The pollen floated on her lips for moments afterwards, leaving a strange texture and strange flavor. Her heart pounded, she was dizzy. Was this happiness? Is this what happy people feel like? It’s a wonder they don’t collapse everywhere, with their happy hearts pumping away so quickly. The flower was red, and yellow. It had many petals, many chances for acceptance or rejection. Many landing places. The stem had not yet realized that it was severed from the plant, the flower was full of life. Happy life. She kissed it again, just to re-taste the pollen. To re-taste that vertigo inducing feeling, to re-experience the speeding of her sedentary heart.
The wind stirred her hair. She didn’t move, absorbed as she was in this flower.
The mystery of how the flower came to her is not what mattered. She didn’t know who left it, or why. Not that she cared. It was the mere gesture, the knowledge that someone knew her, cared for her. Vitality upon her doorstep, to greet her when she ran outside to pick up the newspaper. Her whole life hinged on that moment, and whether for better or for worse is to be decided later.
All that mattered to her was that she is not invisible.
She slowly lifted her head, and lowered the flower. Her face seemed to lighten, her posture changed, even the way she talked was altered.
She looked all around her, as if she didn’t know where she was. She did, she just hadn’t really seen it before. Not like this.
She looked to her left, to her neighbors doorstep. They were a family; a mom, dad, and three small giggling children.
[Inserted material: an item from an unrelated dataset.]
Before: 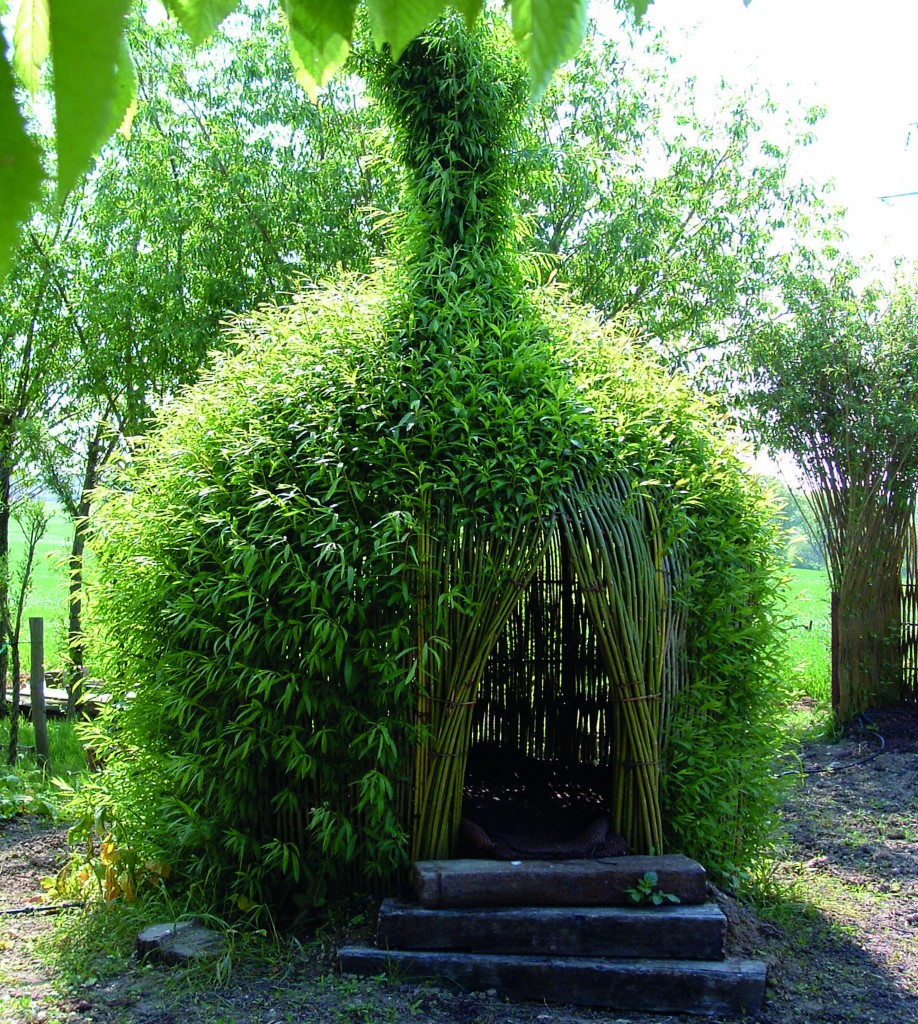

She looked to her right, to the sagging house with the peeling paint. A lonely old man lived there, had lived there for many years. He used to have a wife that accompanied him, but she must have died a few years ago. She didn’t know, hadn’t really cared up to that point.
She stepped off her stoop, and walked over to the house of the old man, carrying the flower loosely at her side.
She walked up his stairs, crossed his porch, and came to his door. She bent, and set the flower down on the mat. She glanced at the knocker, but didn’t use it. Let him find it on his own, that will do him good. Perhaps relieve some of his loneliness.
Then she turned her back, and walked away.